SOAL LATIHAN:
1. Ringkas teks tentang sistem CRM Ditjen Pajak ini dalam dua kalimat.
2. Menurut teks tentang sistem CRM Ditjen Pajak, dalam kegiatan apa saja sistem itu dipakai untuk pengawasan? Sebutkan semuanya.
3. Lanjutkan teks tentang sistem CRM Ditjen Pajak ini, mulai tepat setelah kalimat terakhirnya.

TEKS BACAAN:
○ ○ ○ ○
WAW, DIRTJEN JENDRAL PAJAK AKAN PASANG SISTEM CRM BUAT MENJALANKAN POST AUDIT, RESTITUSI DIPERCEPAT
Dikutip
DDTCNews, “Dirtjen Jendral Pajak (DJP) akan mulai menjalankan post audit atas
pemberian fasilitas pengembalian pendahuluan pajak atau restitusi dipercepat”. DITJEN Pajak menggunakan
sistem compliance risk management (CRM) untuk melakukan
pengawasan baik dalam kegiatan ekstensifikasi, pengawasan, pemeriksaan, maupun
penagihan.
Apa
sih itu CRM?
○ ○ ○ ○
BAGIAN DATA:
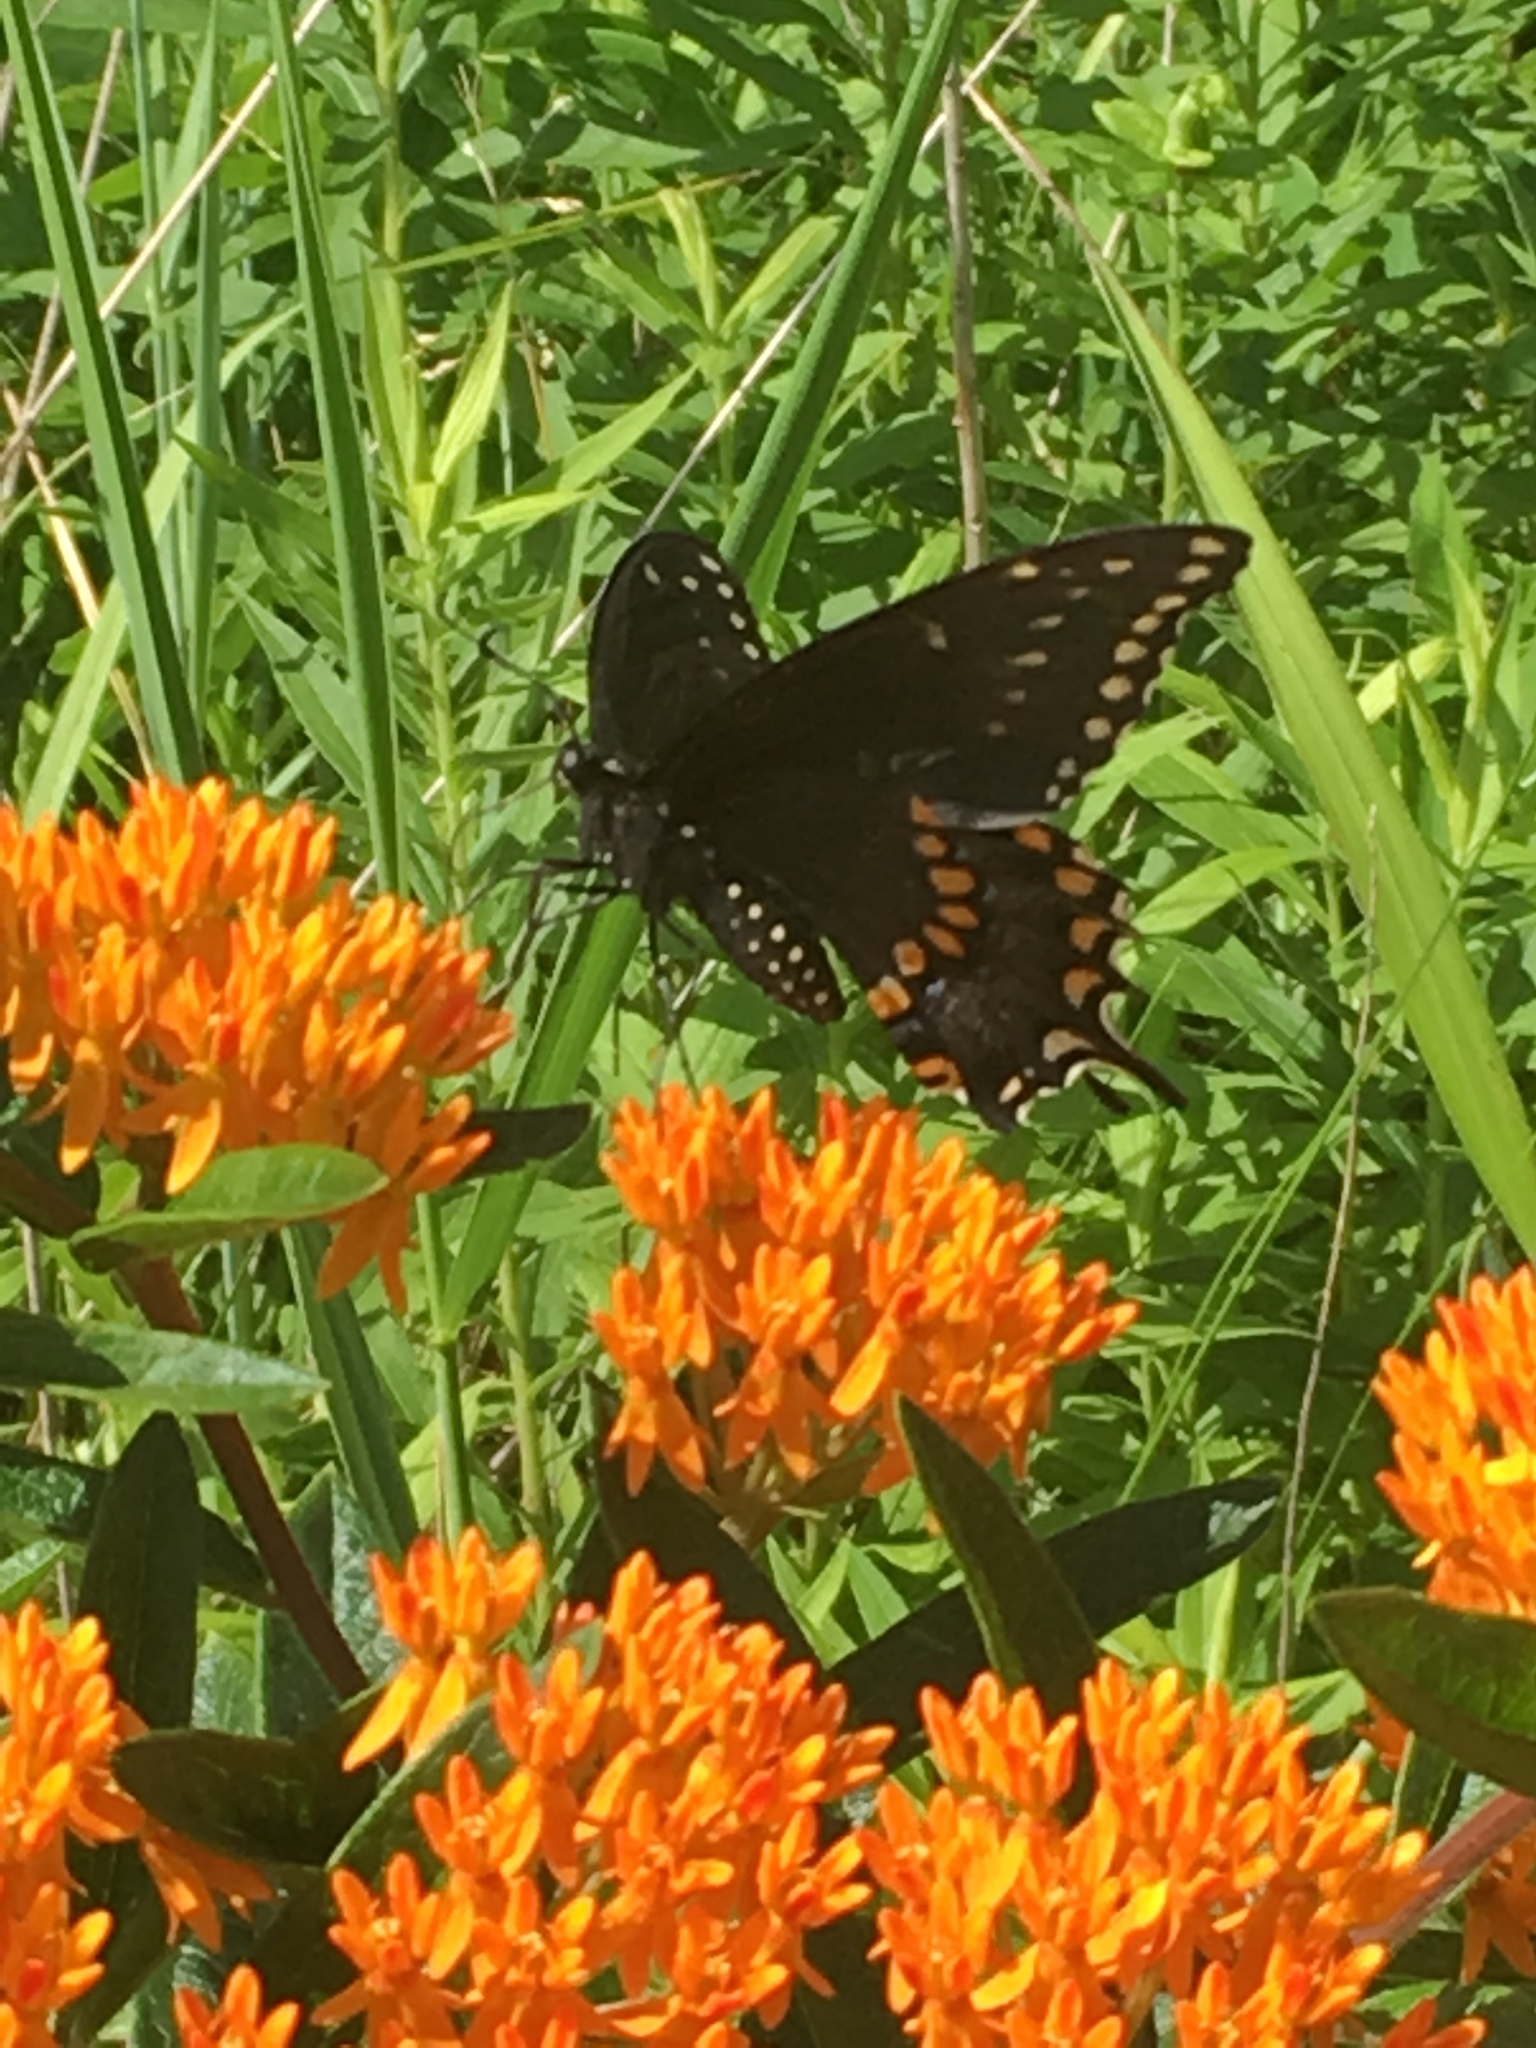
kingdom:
○ ○ ○ ○
KUNCI JAWABAN:
1. DJP akan mulai menjalankan post audit atas pemberian fasilitas pengembalian pendahuluan pajak atau restitusi dipercepat. Ditjen Pajak memakai sistem compliance risk management (CRM) untuk pengawasan dalam kegiatan ekstensifikasi, pengawasan, pemeriksaan, maupun penagihan.

2.
- ekstensifikasi
- pengawasan
- pemeriksaan
- penagihan

3.
Berdasarkan
pada Surat Edaran (SE) Dirjen Pajak No.SE-24/PJ/2019, CRM adalah
suatu proses pengelolaan risiko kepatuhan WP secara menyeluruh yang meliputi
identifikasi, pemetaan, pemodelan, dan mitigasi atas risiko kepatuhan wajib
pajak serta evaluasinya. Dengan CRM akan mudah terciptanya suatu kerangka kerja
yang sistematis, terukur, dan objektif. Dalam arti lain CRM sebagai proses
pengelolaan resiko kepatuhan WP yang dilakukan secara sistematis oleh DJP.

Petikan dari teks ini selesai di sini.